Raw Feed (2005, 2017): “The Mound”, Zealia Bishop [and H. P. Lovecraft], 1930.
This 1930 story is a dry run for the great Lovecraft stories of “At the Mountains of Madness” and “The Shadow Out of Time”.
Like those stories, it features the exploration of an alien civilization with detailed descriptions of its science, mores, culture, and history. t does mention some of the Cthulhu dieties but does not try to fit in an overarching history, linking other Lovecraft stories, like those latter works do.
Another obvious point of difference is that this underground civilization is genetically related to humans, its members originally — at least they believe — brought to Earth by Cthulhu.
Joshi has described it as a satire on “machine civilization”, and it sort of is.
At one point, the narrator, examining the manuscript of a Spanish conquistador who lived in this underground world, says that it might be a hoax as social satire. The satire is interesting because it is a repugnant, decadent civilization whose increasingly jaded entertainments run to torture, ghastly modifications to the condemned bodies, and reanimation of the dead (usually in a mutilated form).
However, this civilization sort of embraces Lovecraft’s personal morality (as shown by his “The Silver Key”) of there being no objective morality or purpose in life. Yet, Lovecraft shows us a world increasingly superstitious and unable to understand their scientific accomplishments of the past, given to sexual excess (the narrator remarks more than once on the conquistador’s unfortunate “pious reticence”). Their jaded tastes, unlike Lovecraft — who shares their ultimate nihilism — don’t run to learning and creating beauty.
They do, however, start to post more guards to the entrances to their underground world once they realize Europeans are moving in to the American Midwest (the story, likes the Bishop-Lovecraft collaboration “The Curse of Yig” is set in Oklahoma, shares some characters, and the narrators of both seem to be the same ethnologist).
I suspect Bishop’s original plot idea included the liasion between the conquistador and a woman from the underground. Again, that’s not a Lovecraft feature.

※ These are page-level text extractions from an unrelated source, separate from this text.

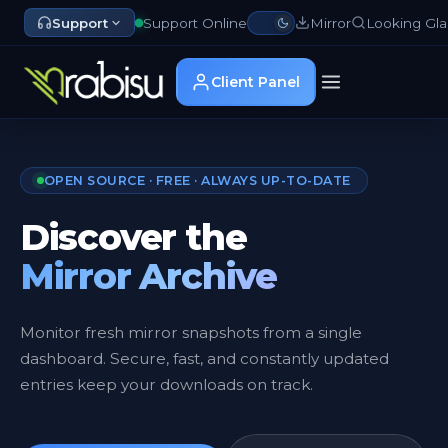
Support
Support Online
Mirror
Looking Gla
Client Panel
OPEN SOURCE · FREE · ALWAYS UP-TO-DATE
Discover the
Mirror Archive
Monitor fresh mirror snapshots from a single
dashboard. Secure, fast, and constantly updated
entries keep your downloads on track.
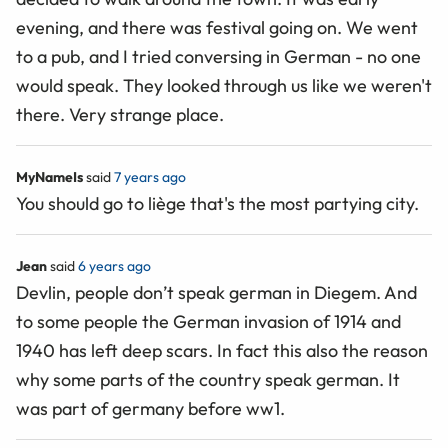
evening, and there was festival going on. We went
to a pub, and I tried conversing in German - no one
would speak. They looked through us like we weren't
there. Very strange place.
MyNameIs
said
7 years ago
You should go to liège that's the most partying city.
Jean
said
6 years ago
Devlin, people don’t speak german in Diegem. And
to some people the German invasion of 1914 and
1940 has left deep scars. In fact this also the reason
why some parts of the country speak german. It
was part of germany before ww1.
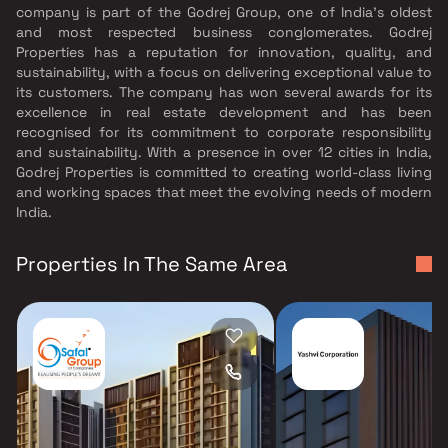
company is part of the Godrej Group, one of India's oldest
and most respected business conglomerates. Godrej
Properties has a reputation for innovation, quality, and
sustainability, with a focus on delivering exceptional value to
its customers. The company has won several awards for its
excellence in real estate development and has been
recognised for its commitment to corporate responsibility
and sustainability. With a presence in over 12 cities in India,
Godrej Properties is committed to creating world-class living
and working spaces that meet the evolving needs of modern
India.
Properties In The Same Area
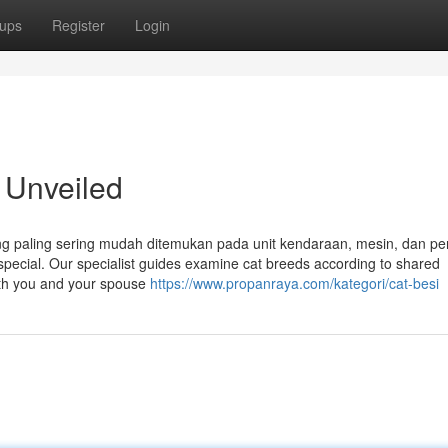
ups
Register
Login
 Unveiled
ang paling sering mudah ditemukan pada unit kendaraan, mesin, dan pe
 special. Our specialist guides examine cat breeds according to shared
both you and your spouse
https://www.propanraya.com/kategori/cat-besi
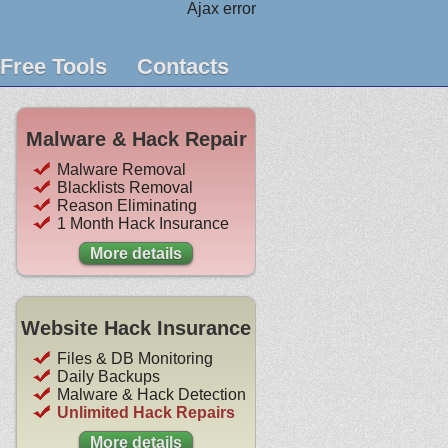
Ajax error
Free Tools
Contacts
Malware & Hack Repair
Malware Removal
Blacklists Removal
Reason Eliminating
1 Month Hack Insurance
More details
Website Hack Insurance
Files & DB Monitoring
Daily Backups
Malware & Hack Detection
Unlimited Hack Repairs
More details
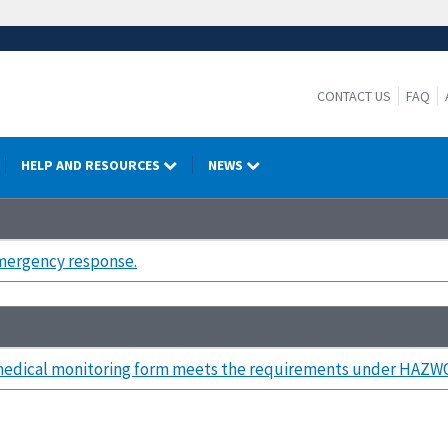
CONTACT US
FAQ
HELP AND RESOURCES
NEWS
mergency response.
medical monitoring form meets the requirements under HAZW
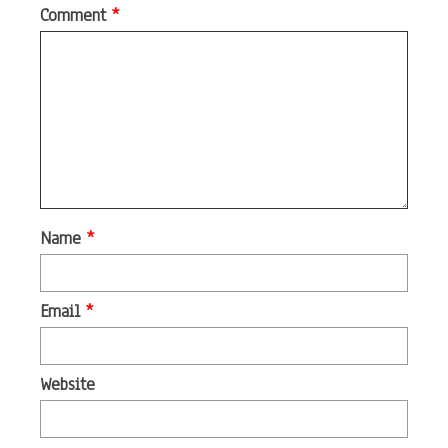
Comment
*
Name
*
Email
*
Website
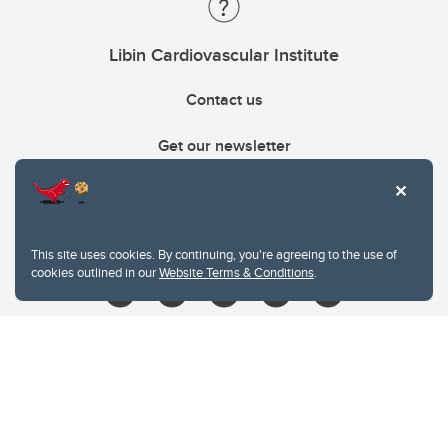
Libin Cardiovascular Institute
Contact us
Get our newsletter
403.210.6157
libin@ucalgary.ca
This site uses cookies. By continuing, you're agreeing to the use of
cookies outlined in our
Website Terms & Conditions
.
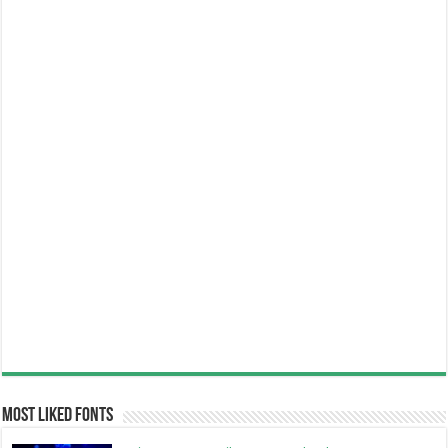
Most Liked Fonts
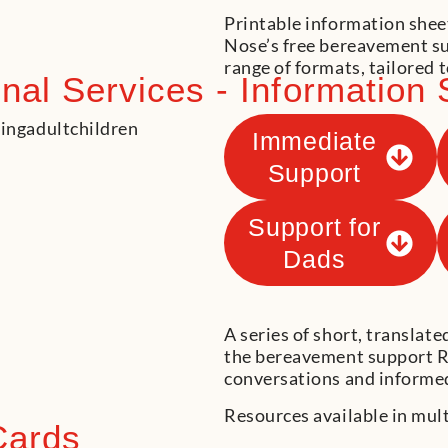
Printable information shee
Nose’s free bereavement sup
range of formats, tailored t
al Services - Information 
Immediate
Support
Support for
Dads
A series of short, translat
the bereavement support R
conversations and informed
Resources available in mul
Cards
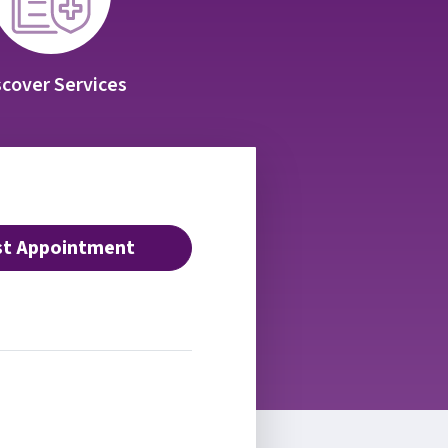
scover Services
t Appointment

As with his “At the Mountains of Madness”, there is mention of genetic engineering being done as well as ancient wars and even older ruins. A interesting and good effort from Lovecraft.
On reading this story a second time a few months ago, I noticed that the style is different than Lovecraft’s usual as well as the plot. There is a dearth of adjectives though still the final crescendo of revelation.
The whole thing seems a bit Edgar Rice Burroughish with the strange, horrible steeds, the underground civilization, and the aborted love plot. It is interesting how much was added to the Mythos in this story and that hasn’t been used much by other writers.